-- Opening Marker --

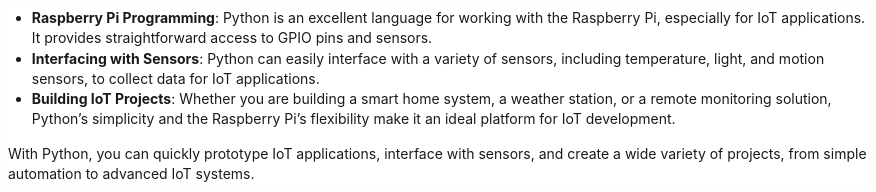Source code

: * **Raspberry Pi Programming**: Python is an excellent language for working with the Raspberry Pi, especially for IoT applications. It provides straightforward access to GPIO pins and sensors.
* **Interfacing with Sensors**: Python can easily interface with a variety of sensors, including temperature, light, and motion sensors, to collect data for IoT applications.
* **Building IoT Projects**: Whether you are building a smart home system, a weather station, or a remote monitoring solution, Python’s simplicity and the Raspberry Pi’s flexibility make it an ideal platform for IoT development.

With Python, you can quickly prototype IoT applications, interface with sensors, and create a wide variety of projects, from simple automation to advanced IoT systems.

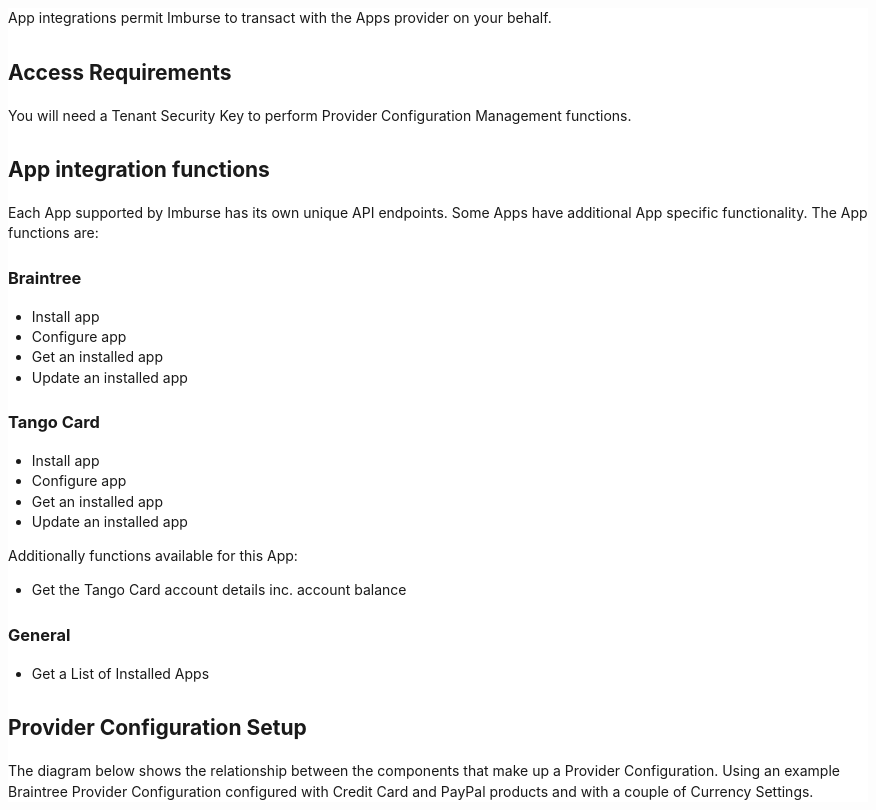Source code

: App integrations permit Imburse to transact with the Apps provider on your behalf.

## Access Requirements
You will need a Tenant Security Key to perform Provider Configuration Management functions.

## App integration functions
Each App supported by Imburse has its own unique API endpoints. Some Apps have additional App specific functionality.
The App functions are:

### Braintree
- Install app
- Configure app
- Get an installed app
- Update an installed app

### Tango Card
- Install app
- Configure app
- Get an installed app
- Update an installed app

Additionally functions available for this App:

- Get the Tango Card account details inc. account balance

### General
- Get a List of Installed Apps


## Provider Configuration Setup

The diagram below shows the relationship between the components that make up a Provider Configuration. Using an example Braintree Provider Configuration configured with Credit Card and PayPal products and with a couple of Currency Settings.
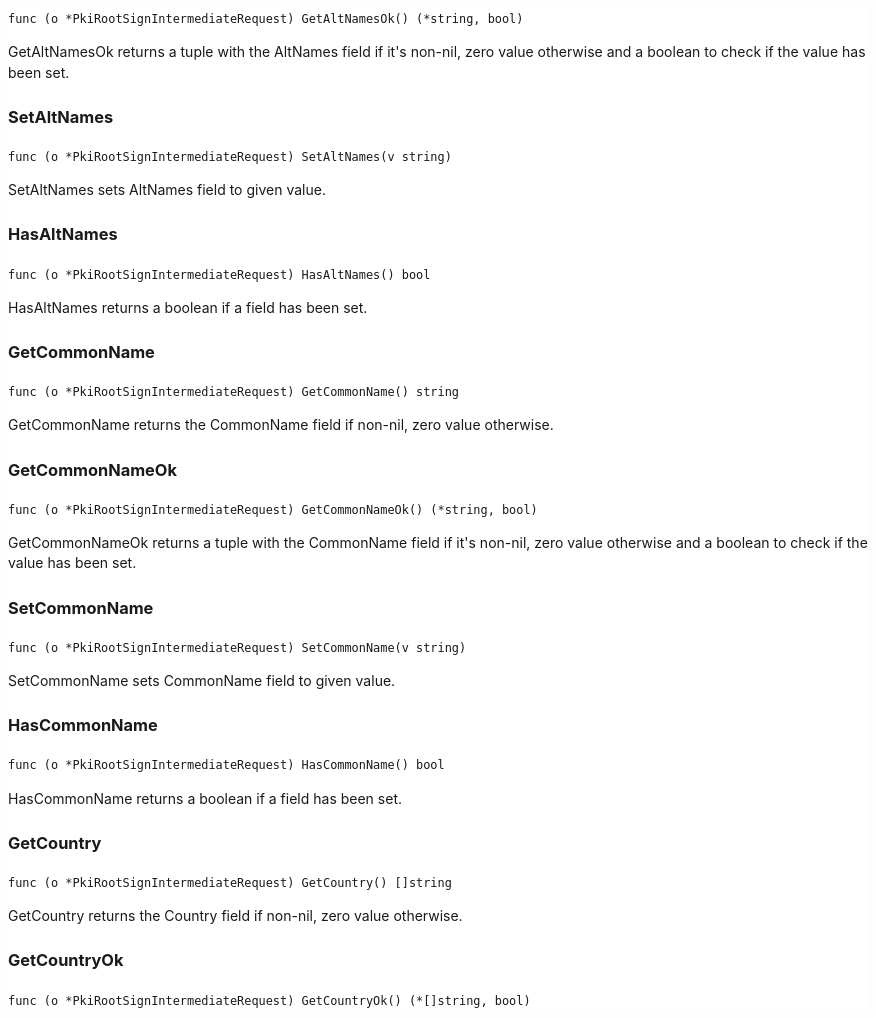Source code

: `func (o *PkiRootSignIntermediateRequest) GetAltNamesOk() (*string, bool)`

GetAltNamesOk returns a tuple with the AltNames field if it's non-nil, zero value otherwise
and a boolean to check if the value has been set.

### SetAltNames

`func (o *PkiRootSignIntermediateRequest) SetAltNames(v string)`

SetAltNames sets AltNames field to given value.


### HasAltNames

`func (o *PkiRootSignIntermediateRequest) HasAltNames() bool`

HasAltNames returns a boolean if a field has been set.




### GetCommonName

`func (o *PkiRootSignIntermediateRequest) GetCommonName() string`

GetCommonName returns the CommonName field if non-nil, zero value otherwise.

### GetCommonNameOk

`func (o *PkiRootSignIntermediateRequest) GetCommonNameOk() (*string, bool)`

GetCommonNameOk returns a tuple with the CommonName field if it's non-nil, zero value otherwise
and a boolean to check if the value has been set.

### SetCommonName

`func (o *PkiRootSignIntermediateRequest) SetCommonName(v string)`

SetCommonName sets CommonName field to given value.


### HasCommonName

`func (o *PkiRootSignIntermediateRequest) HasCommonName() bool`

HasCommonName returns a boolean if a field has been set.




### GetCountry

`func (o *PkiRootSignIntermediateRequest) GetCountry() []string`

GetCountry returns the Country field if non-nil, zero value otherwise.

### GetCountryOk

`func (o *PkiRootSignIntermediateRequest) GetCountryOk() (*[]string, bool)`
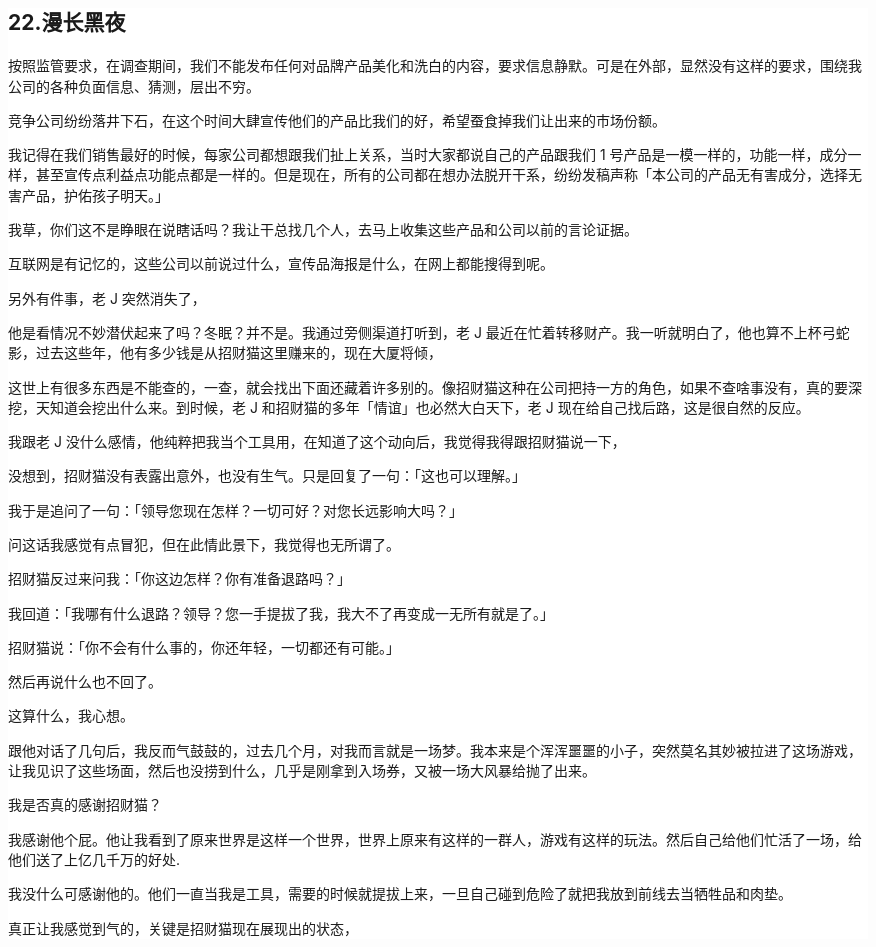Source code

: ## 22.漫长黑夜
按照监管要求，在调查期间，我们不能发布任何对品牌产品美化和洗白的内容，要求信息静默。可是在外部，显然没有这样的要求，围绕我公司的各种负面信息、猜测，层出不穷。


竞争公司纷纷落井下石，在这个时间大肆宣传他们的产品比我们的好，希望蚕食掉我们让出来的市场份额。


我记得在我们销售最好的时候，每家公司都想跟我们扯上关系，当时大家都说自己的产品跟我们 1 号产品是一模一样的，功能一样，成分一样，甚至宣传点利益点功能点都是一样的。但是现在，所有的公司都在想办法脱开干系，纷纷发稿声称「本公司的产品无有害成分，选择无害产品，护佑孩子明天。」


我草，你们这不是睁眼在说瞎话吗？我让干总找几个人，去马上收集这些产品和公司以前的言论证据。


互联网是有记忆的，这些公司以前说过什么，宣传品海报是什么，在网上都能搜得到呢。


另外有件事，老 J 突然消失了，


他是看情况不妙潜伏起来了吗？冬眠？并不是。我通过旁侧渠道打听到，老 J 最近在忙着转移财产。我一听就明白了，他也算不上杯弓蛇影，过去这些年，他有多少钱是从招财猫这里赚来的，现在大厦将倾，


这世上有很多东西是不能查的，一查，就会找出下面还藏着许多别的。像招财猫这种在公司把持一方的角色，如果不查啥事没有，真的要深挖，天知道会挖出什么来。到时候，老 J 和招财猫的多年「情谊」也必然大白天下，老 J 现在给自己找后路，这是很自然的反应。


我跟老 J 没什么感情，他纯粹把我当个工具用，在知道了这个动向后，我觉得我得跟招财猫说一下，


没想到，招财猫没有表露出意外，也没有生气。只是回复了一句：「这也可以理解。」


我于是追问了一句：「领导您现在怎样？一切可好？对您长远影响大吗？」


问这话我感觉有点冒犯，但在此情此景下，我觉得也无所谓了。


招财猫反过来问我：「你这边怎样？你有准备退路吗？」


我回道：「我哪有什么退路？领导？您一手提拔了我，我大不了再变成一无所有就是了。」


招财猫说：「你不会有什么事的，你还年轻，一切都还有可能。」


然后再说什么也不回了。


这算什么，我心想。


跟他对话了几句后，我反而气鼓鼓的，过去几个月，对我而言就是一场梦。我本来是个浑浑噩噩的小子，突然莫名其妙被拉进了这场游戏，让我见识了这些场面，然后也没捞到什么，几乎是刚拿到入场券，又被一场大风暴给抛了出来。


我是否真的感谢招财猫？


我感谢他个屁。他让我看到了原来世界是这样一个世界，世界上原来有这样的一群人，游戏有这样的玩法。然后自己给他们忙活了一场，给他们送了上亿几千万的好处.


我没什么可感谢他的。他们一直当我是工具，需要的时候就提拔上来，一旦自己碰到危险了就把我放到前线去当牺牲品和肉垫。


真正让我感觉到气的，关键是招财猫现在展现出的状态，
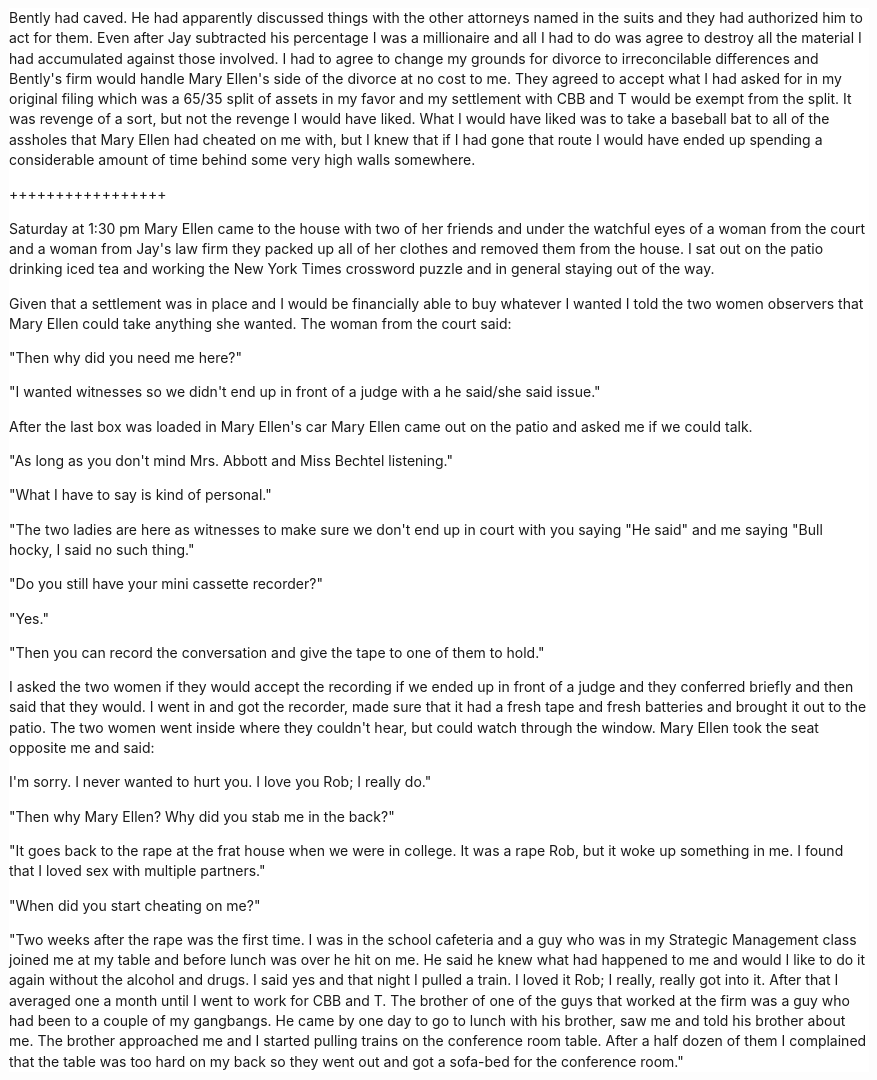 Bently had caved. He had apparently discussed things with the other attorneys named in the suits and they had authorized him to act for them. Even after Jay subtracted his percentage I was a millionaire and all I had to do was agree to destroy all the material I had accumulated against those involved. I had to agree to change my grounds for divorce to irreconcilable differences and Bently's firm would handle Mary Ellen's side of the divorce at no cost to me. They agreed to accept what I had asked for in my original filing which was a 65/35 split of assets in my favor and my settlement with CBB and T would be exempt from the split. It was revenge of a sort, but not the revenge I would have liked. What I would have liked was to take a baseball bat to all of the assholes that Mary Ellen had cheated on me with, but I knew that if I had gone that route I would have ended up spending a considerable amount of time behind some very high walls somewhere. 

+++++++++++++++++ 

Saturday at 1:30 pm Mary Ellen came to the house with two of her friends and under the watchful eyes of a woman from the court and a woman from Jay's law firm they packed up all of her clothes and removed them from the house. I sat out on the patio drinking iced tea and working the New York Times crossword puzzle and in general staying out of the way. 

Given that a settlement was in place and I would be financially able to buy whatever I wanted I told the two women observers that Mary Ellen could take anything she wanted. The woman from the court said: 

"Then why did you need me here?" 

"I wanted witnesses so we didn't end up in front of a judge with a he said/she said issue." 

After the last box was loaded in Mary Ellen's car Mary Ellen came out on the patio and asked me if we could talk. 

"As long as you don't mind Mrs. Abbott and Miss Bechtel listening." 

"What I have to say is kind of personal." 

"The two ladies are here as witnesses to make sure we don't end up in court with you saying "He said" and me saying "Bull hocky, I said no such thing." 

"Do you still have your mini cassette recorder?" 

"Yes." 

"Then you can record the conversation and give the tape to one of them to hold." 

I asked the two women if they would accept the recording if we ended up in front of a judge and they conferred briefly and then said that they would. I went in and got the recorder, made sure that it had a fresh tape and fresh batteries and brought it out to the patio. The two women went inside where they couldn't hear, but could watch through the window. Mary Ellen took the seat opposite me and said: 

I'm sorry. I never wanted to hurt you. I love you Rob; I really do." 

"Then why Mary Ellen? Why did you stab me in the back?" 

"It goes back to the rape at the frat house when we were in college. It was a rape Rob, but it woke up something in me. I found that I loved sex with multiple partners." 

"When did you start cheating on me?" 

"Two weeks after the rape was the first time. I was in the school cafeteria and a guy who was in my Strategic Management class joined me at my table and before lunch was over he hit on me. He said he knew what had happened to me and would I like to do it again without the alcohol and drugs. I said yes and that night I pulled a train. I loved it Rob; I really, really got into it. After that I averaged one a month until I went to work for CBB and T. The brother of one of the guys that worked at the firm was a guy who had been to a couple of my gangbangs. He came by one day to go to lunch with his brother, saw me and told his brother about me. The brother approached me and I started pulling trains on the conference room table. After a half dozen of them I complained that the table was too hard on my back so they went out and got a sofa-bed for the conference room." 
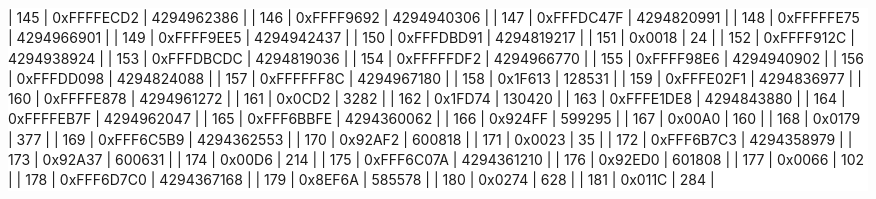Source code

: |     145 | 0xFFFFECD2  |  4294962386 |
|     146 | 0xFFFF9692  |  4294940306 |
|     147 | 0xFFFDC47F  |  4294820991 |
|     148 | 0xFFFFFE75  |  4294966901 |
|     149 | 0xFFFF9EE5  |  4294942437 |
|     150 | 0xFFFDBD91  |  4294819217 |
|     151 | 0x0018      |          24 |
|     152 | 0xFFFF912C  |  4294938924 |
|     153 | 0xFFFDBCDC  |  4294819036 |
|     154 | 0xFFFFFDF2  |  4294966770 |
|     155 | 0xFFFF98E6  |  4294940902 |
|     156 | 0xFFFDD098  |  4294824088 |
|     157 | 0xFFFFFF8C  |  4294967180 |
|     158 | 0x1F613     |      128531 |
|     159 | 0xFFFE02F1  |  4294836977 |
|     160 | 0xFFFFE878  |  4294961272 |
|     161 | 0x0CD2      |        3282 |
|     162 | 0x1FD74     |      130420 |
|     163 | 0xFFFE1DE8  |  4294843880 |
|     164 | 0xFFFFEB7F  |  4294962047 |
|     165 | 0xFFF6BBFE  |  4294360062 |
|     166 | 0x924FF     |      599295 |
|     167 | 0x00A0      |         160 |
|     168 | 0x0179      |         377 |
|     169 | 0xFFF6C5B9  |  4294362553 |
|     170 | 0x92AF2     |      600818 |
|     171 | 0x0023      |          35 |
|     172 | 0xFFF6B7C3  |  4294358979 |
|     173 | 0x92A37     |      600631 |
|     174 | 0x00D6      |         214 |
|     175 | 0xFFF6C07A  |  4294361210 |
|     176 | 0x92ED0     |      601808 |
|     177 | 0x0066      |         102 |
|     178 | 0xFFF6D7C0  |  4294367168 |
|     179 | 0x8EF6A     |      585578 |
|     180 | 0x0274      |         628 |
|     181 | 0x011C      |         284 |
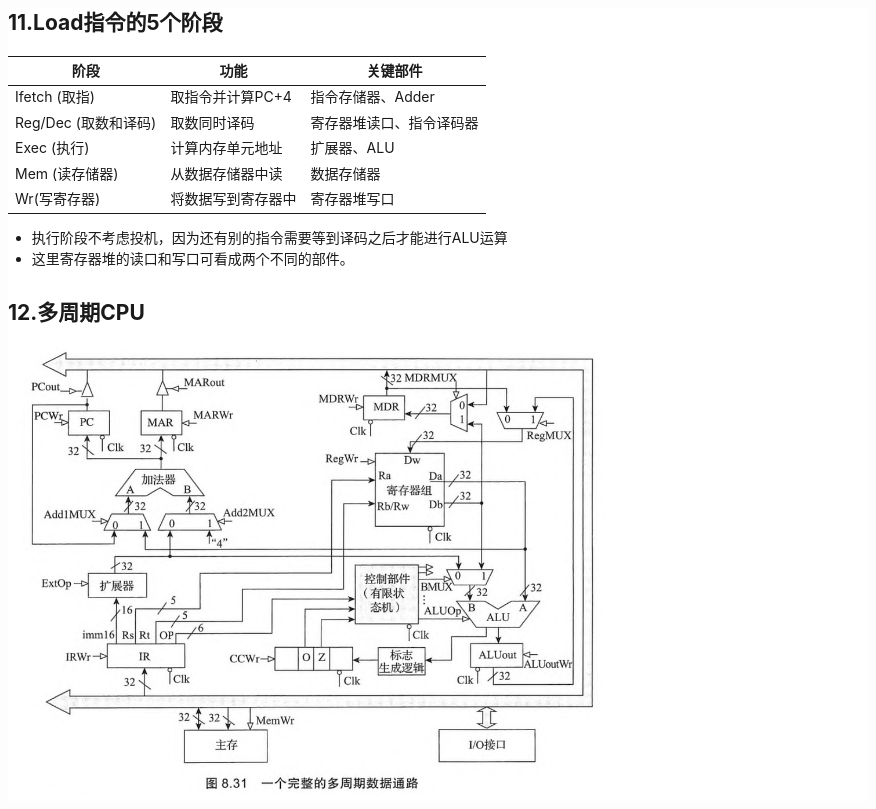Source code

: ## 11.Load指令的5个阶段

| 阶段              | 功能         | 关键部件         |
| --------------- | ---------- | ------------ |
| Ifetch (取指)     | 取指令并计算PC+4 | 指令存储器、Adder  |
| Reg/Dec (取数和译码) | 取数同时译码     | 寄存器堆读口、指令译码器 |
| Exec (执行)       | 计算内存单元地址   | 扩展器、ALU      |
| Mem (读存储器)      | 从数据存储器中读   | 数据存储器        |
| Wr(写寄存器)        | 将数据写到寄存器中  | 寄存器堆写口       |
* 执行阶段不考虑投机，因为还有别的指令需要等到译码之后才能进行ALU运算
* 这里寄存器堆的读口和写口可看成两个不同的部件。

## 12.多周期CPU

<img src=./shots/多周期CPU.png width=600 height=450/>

-- Closing Marker --

• **AIM OF THE EXERCISE**:
In the listing above, locate the line with "146 | 0xFFFF9692" and the line with "156 | 0xFFFDD098", then extract exactly those lines and every line between them, and nothing more.

• **SOLUTION TO THIS TASK**:
|     146 | 0xFFFF9692  |  4294940306 |
|     147 | 0xFFFDC47F  |  4294820991 |
|     148 | 0xFFFFFE75  |  4294966901 |
|     149 | 0xFFFF9EE5  |  4294942437 |
|     150 | 0xFFFDBD91  |  4294819217 |
|     151 | 0x0018      |          24 |
|     152 | 0xFFFF912C  |  4294938924 |
|     153 | 0xFFFDBCDC  |  4294819036 |
|     154 | 0xFFFFFDF2  |  4294966770 |
|     155 | 0xFFFF98E6  |  4294940902 |
|     156 | 0xFFFDD098  |  4294824088 |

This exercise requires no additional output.